“If you put me in an office, it will be the end of me!” is the first thing George Thumbi tells us on a tour of his life.
George, a father of three from Central Kenya, was brought up in a family of 10 children on a farm that grew coffee, maize, fruit and other plants. It was here that he developed an interest in agriculture which led him to pursue a Bachelor of Science in Agriculture and Agroforesty at Egerton University, Kenya, among other qualifications such as a Diploma in Sales and Marketing and Business Management.
George, who is now in charge of the agribusiness and forestry program at Wildlife Works Kasigau Corridor REDD+ Project in Kenya where he started working in 2014, has come a long way before earning this title. Since 1993, he has worked in flower and vegetable farms across Africa, including Ethiopia, South Africa, and Tanzania.
When he first heard about Wildlife Works, George was highly motivated to join a company that has the best interest of the ecosystem and environmental conservation at heart. In previous jobs, he held the record for using the least chemicals when practicing ‘integrated pest management’ – a method of growing organically until it is necessary to intervene to save a crop.

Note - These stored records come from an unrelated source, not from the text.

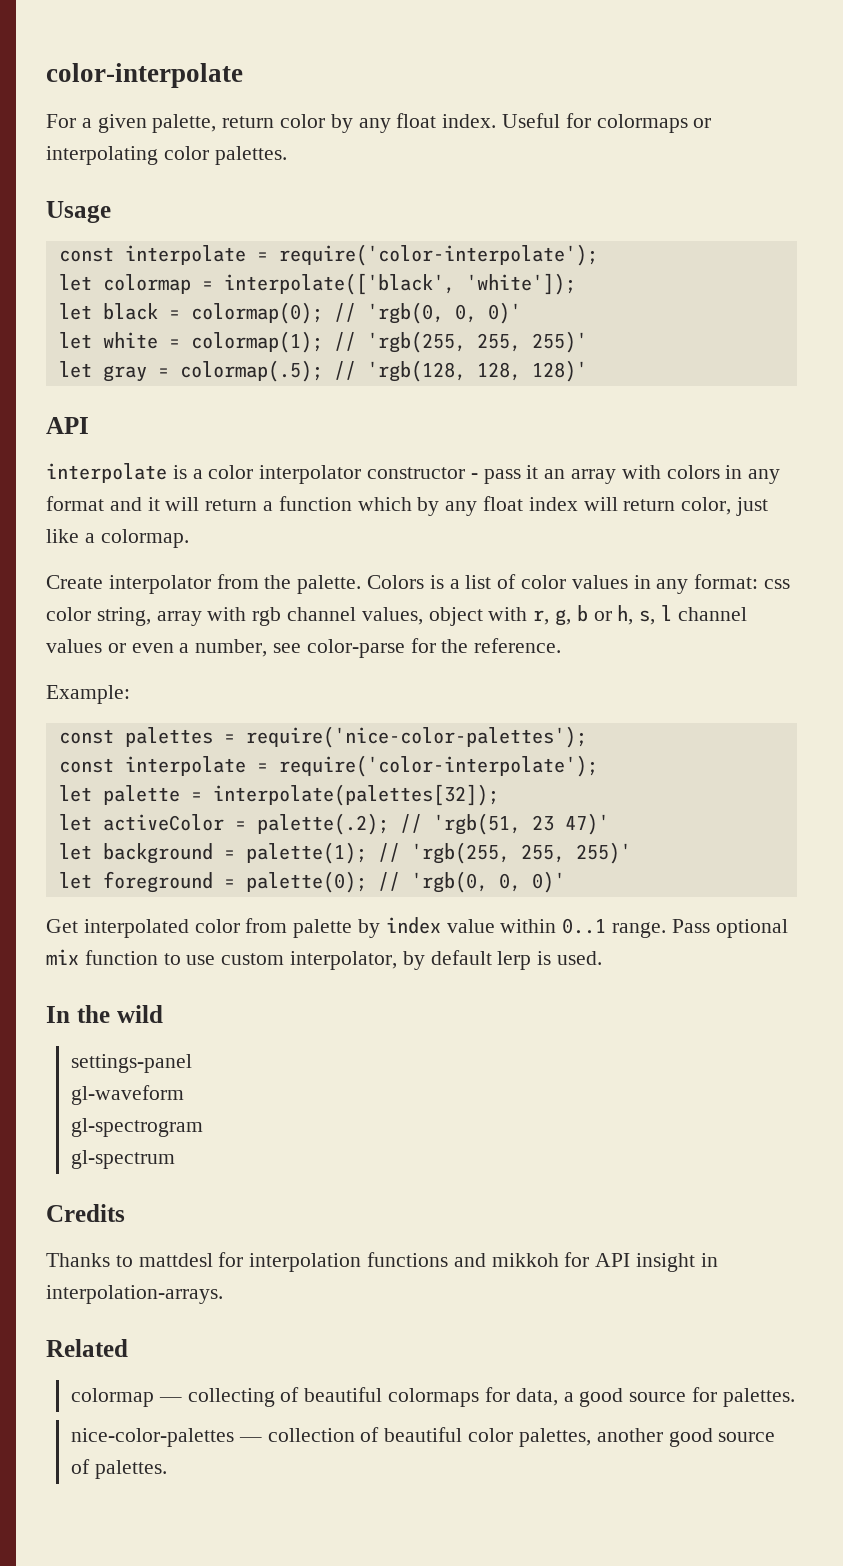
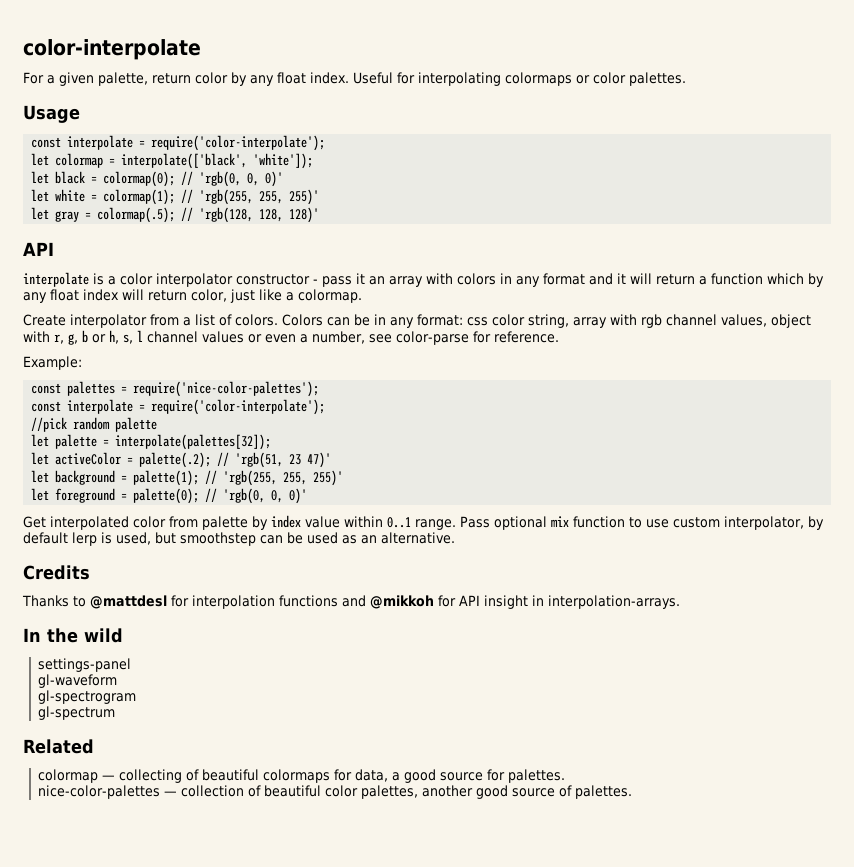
(591, 120) none -> [418,72,501,86] interpolating
[46,146,158,165] interpolating -> (590, 79) none
[264,574,628,594] the palette. Colors is a list of color values -> [183,314,370,326] a list of colors. Colors can be
[441,639,469,653] the -> (491, 337) none
(598, 766) none -> [31,417,158,432] // //pick random palette
[557,951,603,965] used. -> [116,532,455,546] [23,565,90,580] [22,595,680,609] used, but smoothstep can be used as an alternative. // Credits // Thanks to @mattdesl for interpolation functions and @mikkoh for API insight in interpolation-arrays.
[46,1204,125,1222] [46,1252,718,1272] [46,1285,223,1304] // Credits // Thanks to mattdesl for interpolation functions and mikkoh for API insight in interpolation-arrays. -> (116, 713) none

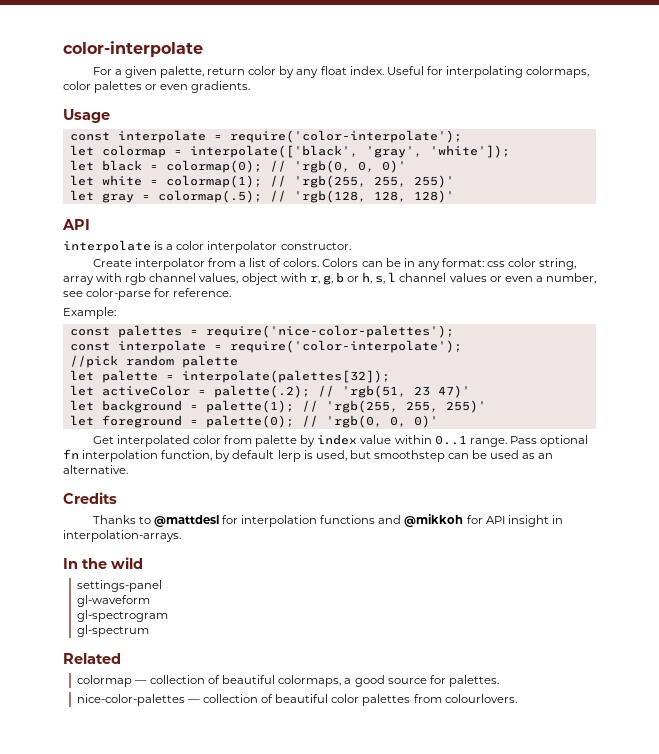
[505,72,686,86] colormaps or color palettes. -> [526,66,590,78] [63,81,251,93] colormaps, color palettes or even gradients.
(248, 161) none -> [365,146,422,158] 'gray',
[236,273,824,287] [23,289,362,303] constructor - pass it an array with colors in any format and it will return a function which by any float index will return color, just like a colormap. -> [280,242,351,250] constructor.
[551,516,804,530] mix function to use custom interpolator, -> [63,449,213,462] fn interpolation function,
[119,769,389,783] collecting of beautiful colormaps for data, -> [150,675,342,687] collection of beautiful colormaps,
[361,785,633,799] palettes, another good source of palettes. -> [362,694,517,706] palettes from colourlovers.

The greenhouse is George’s domain: a special surrounding where tree seedlings, vegetables, and flowers are grown, enclosed with a black net to keep out big insects and surrounded by chili plants to deter wild animals such as elephants and buffalos. At the greenhouse, they are also spraying the crops with natural bug repellant plants such as marigold, chili and ginger to keep insects at bay.

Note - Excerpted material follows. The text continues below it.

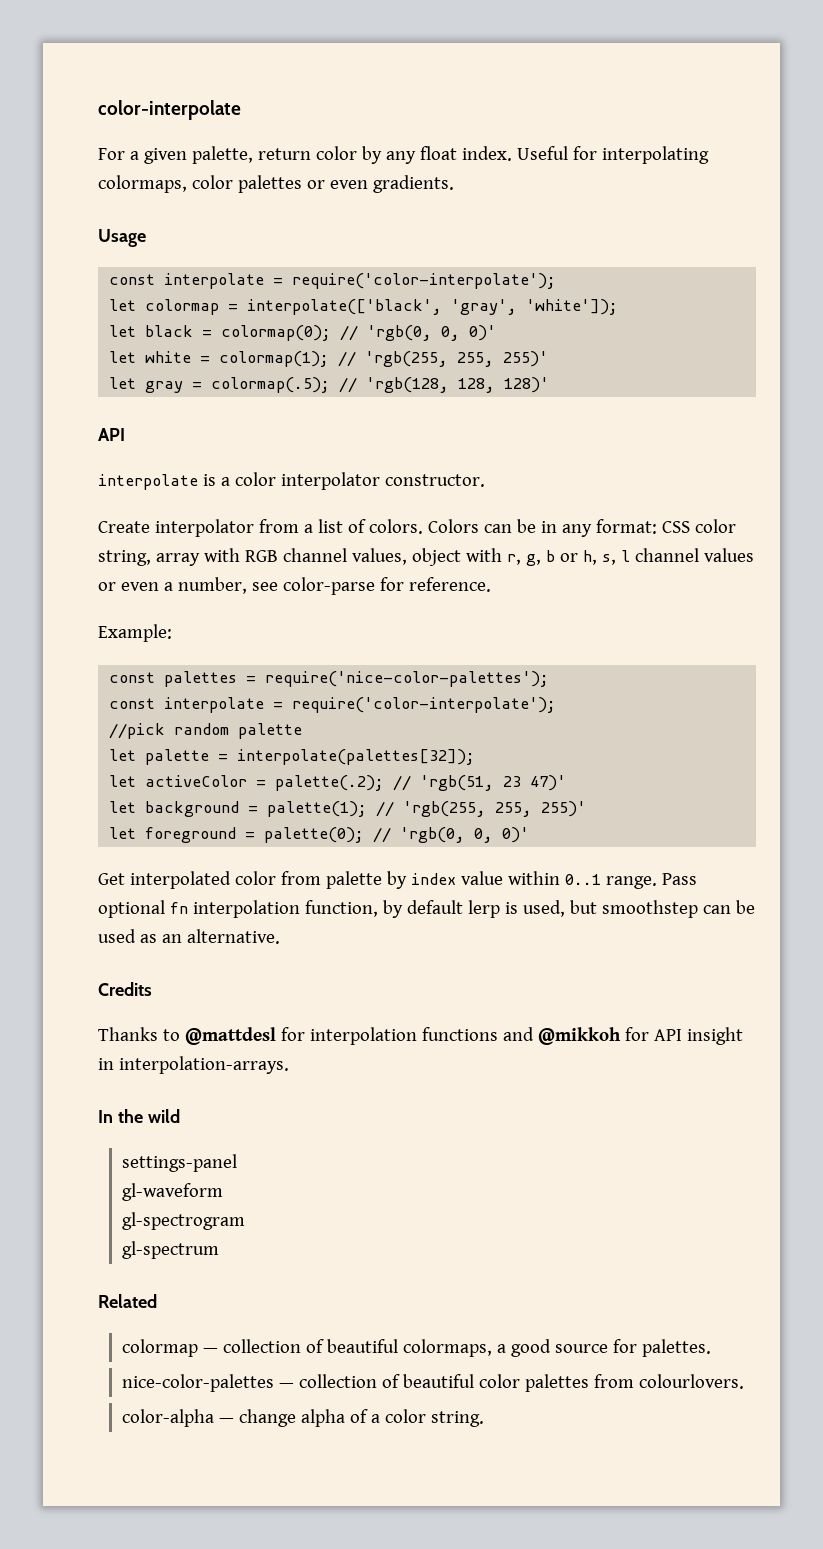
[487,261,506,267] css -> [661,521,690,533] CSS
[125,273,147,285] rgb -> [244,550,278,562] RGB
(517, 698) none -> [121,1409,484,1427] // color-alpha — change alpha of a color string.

Marigold planted in between amaranth green veggies
George has initiated many innovative projects during his time at Wildlife Works, including multi-story to utilize space and save water, a rabbit project to use urine as an organic fertilizer, teaching local school groups and programs in the local communities of Mackinnon Road and Bungule where he has been mentoring people to build their own greenhouse and grow using multi-story farming.

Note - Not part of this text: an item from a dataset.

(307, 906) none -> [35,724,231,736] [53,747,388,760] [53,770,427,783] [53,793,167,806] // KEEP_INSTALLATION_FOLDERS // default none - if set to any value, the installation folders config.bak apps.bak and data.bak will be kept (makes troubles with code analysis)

George teaching students from a local secondary school to help ignite a love of nature
”My greatest achievement is that I have been able to empower the community to conserve our environment through offering them free training on agricultural techniques, as an alternative to poaching and charcoal production,” he says. George has magnificent future plans and he would like to introduce widespread raising of rabbits, poultry egg production, beekeeping and to increase the presence and teaching in the community – all projects aimed at casting a wider net of influence and equipping more local people with sustainable livelihoods.
George setting up drip irrigation with his colleagues.
George is proud of the work he has done at Wildlife Works. “My favorite part of my job is planting tree seedlings and seeing them grow, it is very satisfying,” he adds.